So you’ve bought a new home, or just remodeled your existing home. Now you’ve got at least a couple of freshly built walls to cover in whatever manner you desire. Maybe you’ll paint, or maybe you’ll use wallpaper. Either way, the proper steps should be taken to make sure your walls are done up right.
If you’ve just picked out your wallpaper, and you’re anxious to get to work, don’t be tempted to cut corners. It is not a good idea to hang your wallpaper directly onto bare drywall. If you hire an installer, especially a cheap one, you want to make sure he doesn't skip this step to save time. The drywall needs to be properly primed first. No exceptions.

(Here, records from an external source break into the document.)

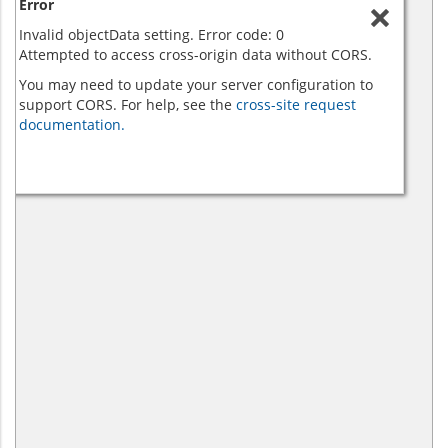
Error
Invalid objectData setting. Error code: 0
Attempted to access cross-origin data without CORS.
You may need to update your server configuration to
support CORS. For help, see the
cross-site request
documentation.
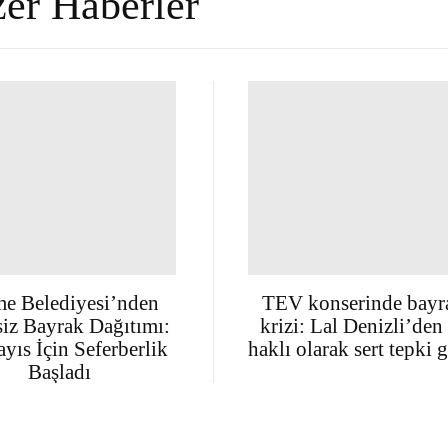
er Haberler
e Belediyesi’nden
TEV konserinde bayr
siz Bayrak Dağıtımı:
krizi: Lal Denizli’den
yıs İçin Seferberlik
haklı olarak sert tepki g
Başladı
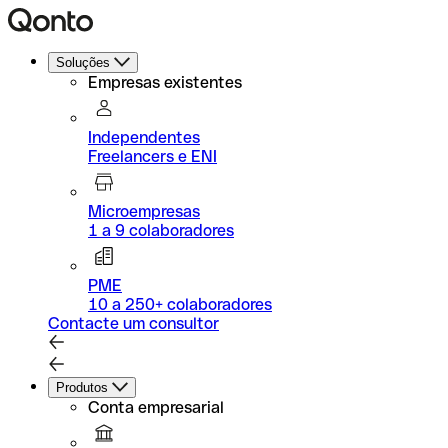
Soluções
Empresas existentes
Independentes
Freelancers e ENI
Microempresas
1 a 9 colaboradores
PME
10 a 250+ colaboradores
Contacte um consultor
Produtos
Conta empresarial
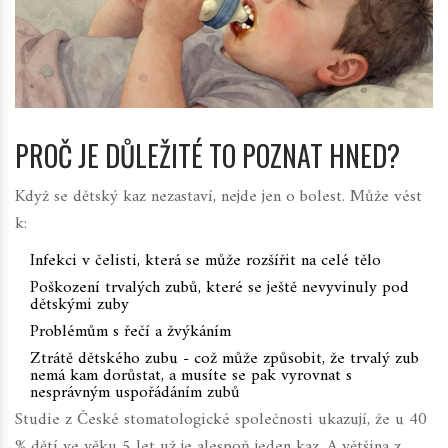
PROČ JE DŮLEŽITÉ TO POZNAT HNED?
Když se dětský kaz nezastaví, nejde jen o bolest. Může vést
k:
Infekci v čelisti, která se může rozšířit na celé tělo
Poškození trvalých zubů, které se ještě nevyvinuly pod
dětskými zuby
Problémům s řečí a žvýkáním
Ztrátě dětského zubu - což může způsobit, že trvalý zub
nemá kam dorůstat, a musíte se pak vyrovnat s
nesprávným uspořádáním zubů
Studie z
České stomatologické společnosti
ukazují, že u 40
% dětí ve věku 5 let už je alespoň jeden kaz. A většina z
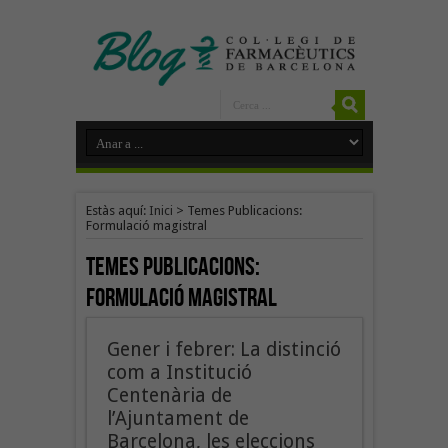
Estàs aquí:
Inici
>
Temes Publicacions:
Formulació magistral
Temes Publicacions:
Formulació magistral
Gener i febrer: La distinció
com a Institució
Centenària de
l’Ajuntament de
Barcelona, les eleccions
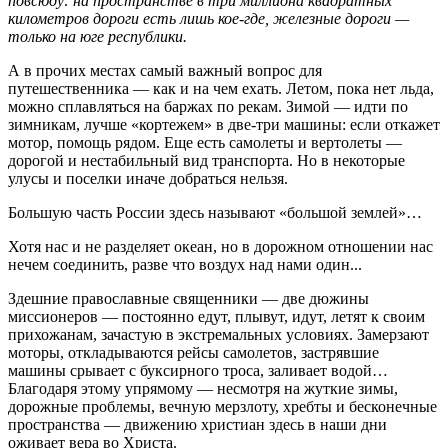
повсюду: на пространстве в три миллиона квадратных
километров дороги есть лишь кое-где, железные дороги —
только на юге республики.
А в прочих местах самый важный вопрос для
путешественника — как и на чем ехать. Летом, пока нет льда,
можно сплавляться на баржах по рекам. Зимой — идти по
зимникам, лучше «кортежем» в две-три машины: если откажет
мотор, помощь рядом. Еще есть самолеты и вертолеты —
дорогой и нестабильный вид транспорта. Но в некоторые
улусы и поселки иначе добраться нельзя.
Большую часть России здесь называют «большой землей»…
Хотя нас и не разделяет океан, но в дорожном отношении нас
нечем соединить, разве что воздух над нами один...
Здешние православные священники — две дюжины
миссионеров — постоянно едут, плывут, идут, летят к своим
прихожанам, зачастую в экстремальных условиях. Замерзают
моторы, откладываются рейсы самолетов, застрявшие
машины срывает с буксирного троса, заливает водой…
Благодаря этому упрямому — несмотря на жуткие зимы,
дорожные проблемы, вечную мерзлоту, хребты и бесконечные
пространства — движению христиан здесь в наши дни
оживает вера во Христа.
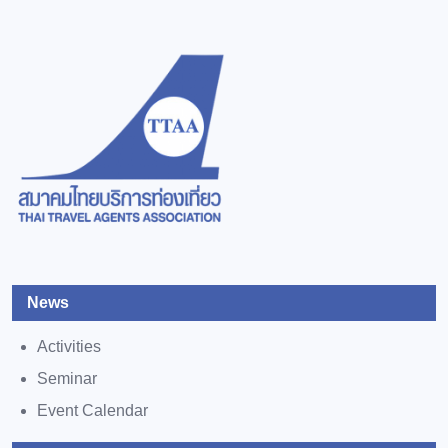
News
Activities
Seminar
Event Calendar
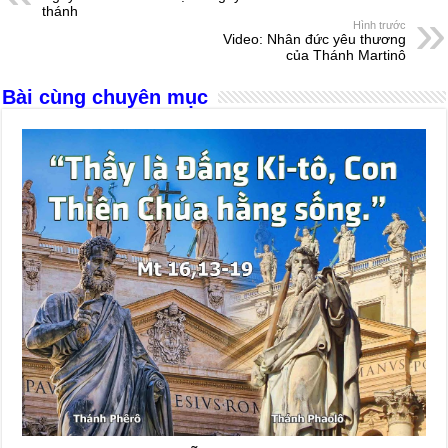
b
n
A
d
thánh
Hình trước
o
g
p
s
Video: Nhân đức yêu thương
của Thánh Martinô
o
er
p
Bài cùng chuyên mục
k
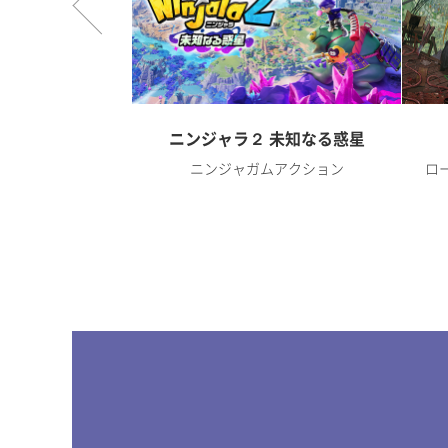
オンライン
ニンジャラ２ 未知なる惑星
RPG
ニンジャガムアクション
ロ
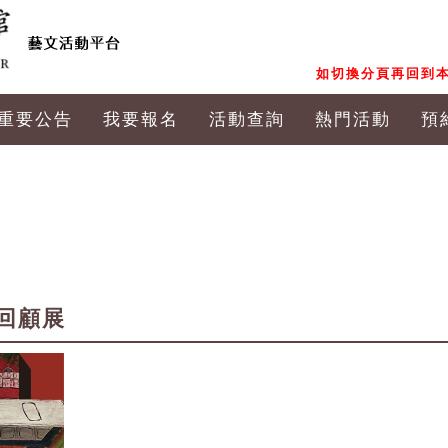
如切換分頁再回到本
重要公告
我要報名
活動查詢
熱門活動
預
回顧展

If you skip this step and paste your wallpaper directly onto drywall, you can do some serious damage to the wall. You may not notice any damage done at first, but when it comes time to freshen up the room’s look with new wallpaper, you’ll become keenly aware of the mistake when you try to strip the old wallpaper off.
The gypsum in the drywall has a tendency to overly bond with wallpaper adhesive. The result is wallpaper that has essentially become a part of the wall itself. You’ll be faced with incredible difficulty when it comes time to remove the old wallpaper. Much of the drywall surface may come off with the wallpaper in the process.

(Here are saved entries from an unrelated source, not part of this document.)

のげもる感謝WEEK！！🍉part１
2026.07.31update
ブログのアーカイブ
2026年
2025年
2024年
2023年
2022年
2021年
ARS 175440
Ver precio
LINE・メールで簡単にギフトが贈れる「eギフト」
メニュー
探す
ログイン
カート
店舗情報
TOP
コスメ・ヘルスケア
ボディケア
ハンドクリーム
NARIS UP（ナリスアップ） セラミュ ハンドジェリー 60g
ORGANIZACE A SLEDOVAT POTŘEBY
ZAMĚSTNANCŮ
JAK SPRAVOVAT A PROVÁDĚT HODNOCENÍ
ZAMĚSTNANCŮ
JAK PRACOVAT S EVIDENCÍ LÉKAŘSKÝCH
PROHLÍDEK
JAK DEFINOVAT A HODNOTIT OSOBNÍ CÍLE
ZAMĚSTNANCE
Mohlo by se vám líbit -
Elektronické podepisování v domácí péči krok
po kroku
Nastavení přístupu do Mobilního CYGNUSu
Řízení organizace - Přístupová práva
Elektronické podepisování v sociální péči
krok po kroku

So you’ll spend more time working on drywall repair or replacement that could have easily been avoided if the wall had been properly primed. Unless you have experience hanging drywall, chances are you’ll be calling in a contractor to do the repair work for you. It’s worth your time in the beginning to make sure your walls are adequately prepared for wallpaper.

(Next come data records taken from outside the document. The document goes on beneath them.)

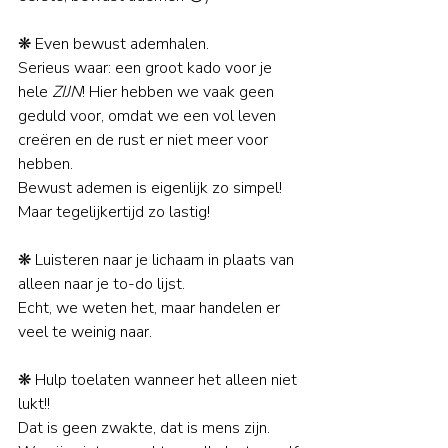
❋ Even bewust ademhalen. 
Serieus waar: een groot kado voor je 
hele 
ZIJN
! Hier hebben we vaak geen 
geduld voor, omdat we een vol leven 
creëren en de rust er niet meer voor 
hebben. 
Bewust ademen is eigenlijk zo simpel! 
Maar tegelijkertijd zo lastig!
❋ Luisteren naar je lichaam in plaats van 
alleen naar je to-do lijst. 
Echt, we weten het, maar handelen er 
veel te weinig naar.
❋ Hulp toelaten wanneer het alleen niet 
lukt!! 
Dat is geen zwakte, dat is mens zijn. 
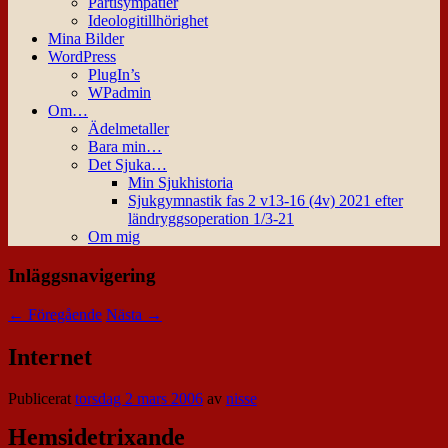
Partisympatier
Ideologitillhörighet
Mina Bilder
WordPress
PlugIn’s
WPadmin
Om…
Ädelmetaller
Bara min…
Det Sjuka…
Min Sjukhistoria
Sjukgymnastik fas 2 v13-16 (4v) 2021 efter
ländryggsoperation 1/3-21
Om mig
Inläggsnavigering
←
Föregående
Nästa
→
Internet
Publicerat
torsdag 2 mars 2006
av
nisse
Hemsidetrixande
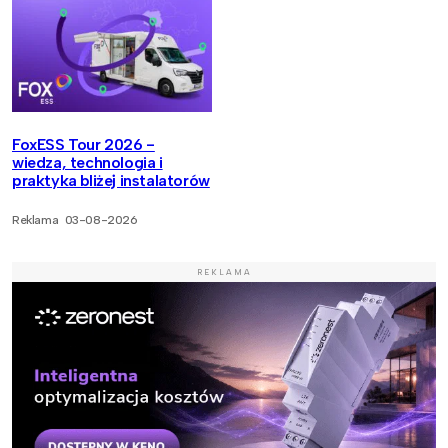
FoxESS Tour 2026 -
wiedza, technologia i
praktyka bliżej instalatorów
Reklama
03-08-2026
REKLAMA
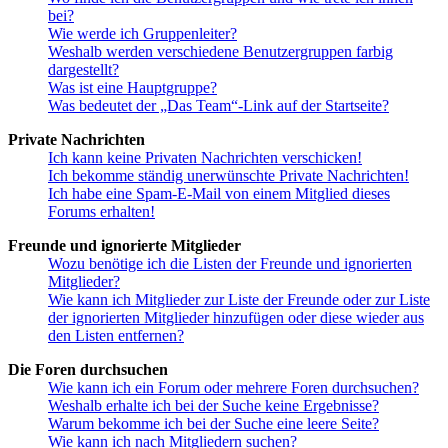
bei?
Wie werde ich Gruppenleiter?
Weshalb werden verschiedene Benutzergruppen farbig
dargestellt?
Was ist eine Hauptgruppe?
Was bedeutet der „Das Team“-Link auf der Startseite?
Private Nachrichten
Ich kann keine Privaten Nachrichten verschicken!
Ich bekomme ständig unerwünschte Private Nachrichten!
Ich habe eine Spam-E-Mail von einem Mitglied dieses
Forums erhalten!
Freunde und ignorierte Mitglieder
Wozu benötige ich die Listen der Freunde und ignorierten
Mitglieder?
Wie kann ich Mitglieder zur Liste der Freunde oder zur Liste
der ignorierten Mitglieder hinzufügen oder diese wieder aus
den Listen entfernen?
Die Foren durchsuchen
Wie kann ich ein Forum oder mehrere Foren durchsuchen?
Weshalb erhalte ich bei der Suche keine Ergebnisse?
Warum bekomme ich bei der Suche eine leere Seite?
Wie kann ich nach Mitgliedern suchen?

Priming drywall for wallpaper is a pretty simple process, which will provide the perfect surface for proper wallpaper adherence. Select a wallpaper primer that’s best for drywall — usually acrylic, but there are other options too. Apply the primer to the entire wall just as you would do with wall paint. Allow to dry completely, and your drywall is now ready for wallpaper.
Make sure whichever primer you choose, it’s a primer and a sealer in one. A sealer will ensure that your drywall is properly protected from the wallpaper adhesive. As long as the surface of the bare drywall stays separate from the adhesive surface, wallpaper removal will be easy to accomplish without damaging your drywall when the time comes to do so.
If your drywall is already coated with a basic flat paint, you’ll still need to use a primer/sealer to prep the surface for wallpaper. In fact, in any wallpaper installation scenario you’ll most likely need to prime/seal the wall before you hang your paper. It doesn’t take very long, and you’ll be happy you did when it comes time for a new look.